González-Tudela and his team have now developed a theoretical principle that enables such a targeted “photon radio” between atoms. “We have to pack the qubits and photons into a waveguide,” explains the theorist. However, how do you “wire” an ensemble of atoms floating in a light grid in space with such waveguides and make them talk in a robust way? The answer of the four theorists is: with extremely tricky light.

The trick is essentially to transfer the mathematical concept of topology from solid state physics to photonics. In solid state physics, it has triggered a real hype in recent years because it can produce completely new, previously unknown material properties. In 2016, the three British physicists David Thouless, Duncan Haldane and Michael Kosterlitz were awarded the Nobel Prize in Physics for successfully introducing topological concepts to solid state physics. In principle, the question is how many holes a geometric body has. A coffee cup, for example, has a hole in its handle just like a doughnut ring in its center, and both have thus the topological number one. The consequence: from a purely geometric point of view, the cup and donut can easily be transformed into each other. On the other hand, violent topological resistance is encountered when a one-hole donut is to be transformed into a three-hole pretzel.

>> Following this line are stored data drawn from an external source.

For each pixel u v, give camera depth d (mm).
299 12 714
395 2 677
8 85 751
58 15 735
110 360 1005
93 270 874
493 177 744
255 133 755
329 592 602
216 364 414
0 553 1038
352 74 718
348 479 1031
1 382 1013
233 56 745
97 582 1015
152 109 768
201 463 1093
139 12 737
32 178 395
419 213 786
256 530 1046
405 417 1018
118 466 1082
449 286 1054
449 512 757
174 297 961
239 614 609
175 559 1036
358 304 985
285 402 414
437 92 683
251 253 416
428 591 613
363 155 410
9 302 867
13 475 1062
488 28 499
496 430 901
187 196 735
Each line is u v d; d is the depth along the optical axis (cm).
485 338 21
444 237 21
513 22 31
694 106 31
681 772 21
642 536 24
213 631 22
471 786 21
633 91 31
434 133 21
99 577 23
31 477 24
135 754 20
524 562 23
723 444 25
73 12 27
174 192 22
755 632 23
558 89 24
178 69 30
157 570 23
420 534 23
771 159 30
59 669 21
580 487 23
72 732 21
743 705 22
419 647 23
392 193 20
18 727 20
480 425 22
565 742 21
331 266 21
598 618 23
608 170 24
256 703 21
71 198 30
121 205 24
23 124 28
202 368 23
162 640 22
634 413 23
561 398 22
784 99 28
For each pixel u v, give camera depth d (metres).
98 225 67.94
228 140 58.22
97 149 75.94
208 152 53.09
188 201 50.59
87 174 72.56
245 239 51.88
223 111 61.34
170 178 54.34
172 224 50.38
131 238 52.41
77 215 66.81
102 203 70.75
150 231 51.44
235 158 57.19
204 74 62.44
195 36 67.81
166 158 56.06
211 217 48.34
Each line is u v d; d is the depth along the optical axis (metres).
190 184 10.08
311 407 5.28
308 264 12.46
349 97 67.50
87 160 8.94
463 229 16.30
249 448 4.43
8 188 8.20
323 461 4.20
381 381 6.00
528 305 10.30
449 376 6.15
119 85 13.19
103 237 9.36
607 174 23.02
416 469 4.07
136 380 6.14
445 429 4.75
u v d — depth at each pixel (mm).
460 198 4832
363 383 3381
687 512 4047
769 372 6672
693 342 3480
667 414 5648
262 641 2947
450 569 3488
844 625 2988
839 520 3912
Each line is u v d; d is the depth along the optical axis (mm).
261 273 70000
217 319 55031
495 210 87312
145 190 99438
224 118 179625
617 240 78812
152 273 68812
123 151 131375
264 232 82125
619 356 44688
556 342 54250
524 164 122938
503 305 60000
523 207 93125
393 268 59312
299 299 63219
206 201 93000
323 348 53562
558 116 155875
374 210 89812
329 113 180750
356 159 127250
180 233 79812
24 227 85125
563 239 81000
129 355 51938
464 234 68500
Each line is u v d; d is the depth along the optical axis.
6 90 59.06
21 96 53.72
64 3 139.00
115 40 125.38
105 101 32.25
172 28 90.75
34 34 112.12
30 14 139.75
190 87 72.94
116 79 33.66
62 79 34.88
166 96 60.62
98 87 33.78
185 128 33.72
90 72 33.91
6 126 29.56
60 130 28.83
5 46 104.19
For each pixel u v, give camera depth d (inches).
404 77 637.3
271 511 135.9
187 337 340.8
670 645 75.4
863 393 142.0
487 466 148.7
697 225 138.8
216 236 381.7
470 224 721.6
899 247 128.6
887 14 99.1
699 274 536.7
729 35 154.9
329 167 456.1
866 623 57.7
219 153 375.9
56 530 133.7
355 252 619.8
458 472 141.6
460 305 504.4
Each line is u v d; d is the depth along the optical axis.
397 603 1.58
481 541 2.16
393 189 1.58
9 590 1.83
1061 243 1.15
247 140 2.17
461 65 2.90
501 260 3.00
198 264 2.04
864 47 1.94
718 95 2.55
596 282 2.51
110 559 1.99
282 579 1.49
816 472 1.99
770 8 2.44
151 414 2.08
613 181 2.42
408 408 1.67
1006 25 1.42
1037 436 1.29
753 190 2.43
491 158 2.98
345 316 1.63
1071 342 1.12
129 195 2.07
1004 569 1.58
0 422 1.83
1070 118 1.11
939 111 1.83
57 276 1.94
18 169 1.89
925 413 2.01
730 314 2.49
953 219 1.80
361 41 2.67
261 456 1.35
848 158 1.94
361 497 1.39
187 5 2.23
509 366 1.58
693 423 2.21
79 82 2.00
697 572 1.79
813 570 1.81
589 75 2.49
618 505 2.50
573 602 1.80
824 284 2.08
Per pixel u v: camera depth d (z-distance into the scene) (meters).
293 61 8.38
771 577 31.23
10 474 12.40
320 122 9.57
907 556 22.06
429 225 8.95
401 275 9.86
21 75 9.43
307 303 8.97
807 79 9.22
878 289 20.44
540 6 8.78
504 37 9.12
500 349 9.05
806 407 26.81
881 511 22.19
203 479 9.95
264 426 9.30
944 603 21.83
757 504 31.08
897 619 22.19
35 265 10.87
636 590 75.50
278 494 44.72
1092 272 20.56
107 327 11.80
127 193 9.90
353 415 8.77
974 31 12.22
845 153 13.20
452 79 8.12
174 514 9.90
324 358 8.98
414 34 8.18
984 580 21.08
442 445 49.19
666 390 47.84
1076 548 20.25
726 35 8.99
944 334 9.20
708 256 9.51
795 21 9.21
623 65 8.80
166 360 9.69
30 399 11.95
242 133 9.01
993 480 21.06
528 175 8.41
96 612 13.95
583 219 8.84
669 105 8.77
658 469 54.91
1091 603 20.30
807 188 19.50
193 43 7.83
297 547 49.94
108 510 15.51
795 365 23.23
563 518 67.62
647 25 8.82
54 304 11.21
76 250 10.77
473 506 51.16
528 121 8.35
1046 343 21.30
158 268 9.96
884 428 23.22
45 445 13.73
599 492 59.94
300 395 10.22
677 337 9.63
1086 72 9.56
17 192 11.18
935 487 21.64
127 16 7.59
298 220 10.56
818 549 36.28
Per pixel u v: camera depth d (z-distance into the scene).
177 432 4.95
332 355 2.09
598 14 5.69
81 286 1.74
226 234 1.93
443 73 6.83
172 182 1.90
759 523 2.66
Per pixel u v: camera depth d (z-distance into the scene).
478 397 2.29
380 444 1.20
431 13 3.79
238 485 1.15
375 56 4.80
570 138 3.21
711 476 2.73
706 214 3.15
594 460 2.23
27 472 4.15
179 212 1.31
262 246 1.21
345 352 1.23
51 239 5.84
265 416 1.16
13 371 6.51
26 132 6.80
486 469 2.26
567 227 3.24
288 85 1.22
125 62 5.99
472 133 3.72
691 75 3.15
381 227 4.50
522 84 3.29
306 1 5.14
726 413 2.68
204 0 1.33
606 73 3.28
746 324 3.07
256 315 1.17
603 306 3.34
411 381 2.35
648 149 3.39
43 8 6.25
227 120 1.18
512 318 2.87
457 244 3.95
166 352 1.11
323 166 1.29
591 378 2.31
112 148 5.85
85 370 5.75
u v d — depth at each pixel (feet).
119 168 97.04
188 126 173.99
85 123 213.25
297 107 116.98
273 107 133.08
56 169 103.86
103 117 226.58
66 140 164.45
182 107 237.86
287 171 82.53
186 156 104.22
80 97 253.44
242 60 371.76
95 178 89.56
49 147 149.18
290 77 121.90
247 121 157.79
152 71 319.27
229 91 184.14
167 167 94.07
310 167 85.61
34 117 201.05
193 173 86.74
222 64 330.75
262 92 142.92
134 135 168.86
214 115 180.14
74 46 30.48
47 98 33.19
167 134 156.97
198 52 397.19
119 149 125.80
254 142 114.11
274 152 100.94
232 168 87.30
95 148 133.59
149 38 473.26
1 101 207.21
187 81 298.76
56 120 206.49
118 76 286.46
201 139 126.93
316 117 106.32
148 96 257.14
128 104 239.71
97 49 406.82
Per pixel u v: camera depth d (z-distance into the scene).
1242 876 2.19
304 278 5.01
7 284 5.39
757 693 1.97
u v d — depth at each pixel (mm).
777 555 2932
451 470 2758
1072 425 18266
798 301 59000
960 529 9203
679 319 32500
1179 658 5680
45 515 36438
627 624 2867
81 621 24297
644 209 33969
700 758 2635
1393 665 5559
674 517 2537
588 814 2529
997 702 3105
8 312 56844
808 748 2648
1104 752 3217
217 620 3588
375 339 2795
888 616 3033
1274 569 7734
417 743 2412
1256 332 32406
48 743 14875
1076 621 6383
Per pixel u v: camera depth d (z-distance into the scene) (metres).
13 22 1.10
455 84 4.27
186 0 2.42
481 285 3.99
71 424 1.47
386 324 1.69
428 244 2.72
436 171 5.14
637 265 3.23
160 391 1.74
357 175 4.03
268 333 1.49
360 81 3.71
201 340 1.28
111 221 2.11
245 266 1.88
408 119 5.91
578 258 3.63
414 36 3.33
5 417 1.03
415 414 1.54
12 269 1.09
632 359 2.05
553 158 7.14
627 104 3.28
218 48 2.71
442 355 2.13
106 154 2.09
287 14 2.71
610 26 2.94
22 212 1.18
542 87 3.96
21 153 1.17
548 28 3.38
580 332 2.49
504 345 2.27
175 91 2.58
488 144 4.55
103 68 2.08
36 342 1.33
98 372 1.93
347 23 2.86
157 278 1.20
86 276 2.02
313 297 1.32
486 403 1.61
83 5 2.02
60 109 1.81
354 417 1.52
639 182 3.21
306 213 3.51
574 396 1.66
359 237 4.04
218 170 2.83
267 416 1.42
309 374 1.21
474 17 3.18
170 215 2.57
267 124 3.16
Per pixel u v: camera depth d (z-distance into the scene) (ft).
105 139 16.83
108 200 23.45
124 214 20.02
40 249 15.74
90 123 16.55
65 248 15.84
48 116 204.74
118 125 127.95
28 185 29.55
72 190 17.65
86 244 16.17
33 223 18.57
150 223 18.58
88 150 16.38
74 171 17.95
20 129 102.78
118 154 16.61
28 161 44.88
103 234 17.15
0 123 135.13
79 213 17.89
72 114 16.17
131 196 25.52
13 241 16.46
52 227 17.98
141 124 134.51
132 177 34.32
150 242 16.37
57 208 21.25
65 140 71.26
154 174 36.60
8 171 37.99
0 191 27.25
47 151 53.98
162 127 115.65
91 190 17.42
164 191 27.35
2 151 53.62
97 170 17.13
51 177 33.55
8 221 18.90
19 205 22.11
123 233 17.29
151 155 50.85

In physics, this hole number rule has the consequence that the topology can enormously stabilize certain physical properties against disturbances. And this leads to the second major challenge in quantum information and thus quantum simulation: ubiquitous disturbances cause the highly sensitive quantum information to decay rapidly.

“This so-called decoherence is the biggest problem of quantum information,” says González-Tudela. The captivating properties of topology soon led clever minds to the conclusion that the sensitive quantum bits could be packaged in physical systems with such topological properties. This is being researched in solid state physics, for example, and large companies such as Microsoft are also investing heavily in this research.

González-Tudela and his three co-authors have now devised a toolbox with which such topological concepts can be transferred into photonics. Some systems, such as ultracold atoms in light grids, are already very advanced in their controllability. They therefore offer many possibilities for quantum simulation. The toolbox of the four theorists opens a new space for many creative ideas. Simply put, it consists of a set of quantum bits, for example single atoms arranged in a line. They can interact with a cleverly constructed, linear “light bath” that behaves like the waveguide the theoretical physicists were looking for.

If one now manipulates the various adjusting screws of the system, the quantum bits can exchange photons as desired via this waveguide. But not only that: For example, a qubit can send its information in one direction, but remain completely dark in the opposite direction. Such interactions are extremely difficult to be produced in the micro world of atoms.

Thus the toolbox of the four theorists offers many new possibilities to let quantum bits communicate with each other. This is exactly what future quantum simulators need. The concept is also universal: it can also be realized in some quantum systems composed by many qubits that are currently being researched. The new work of the four theorists could become the nucleus for completely new ideas, ranging from pure basic research to quantum information.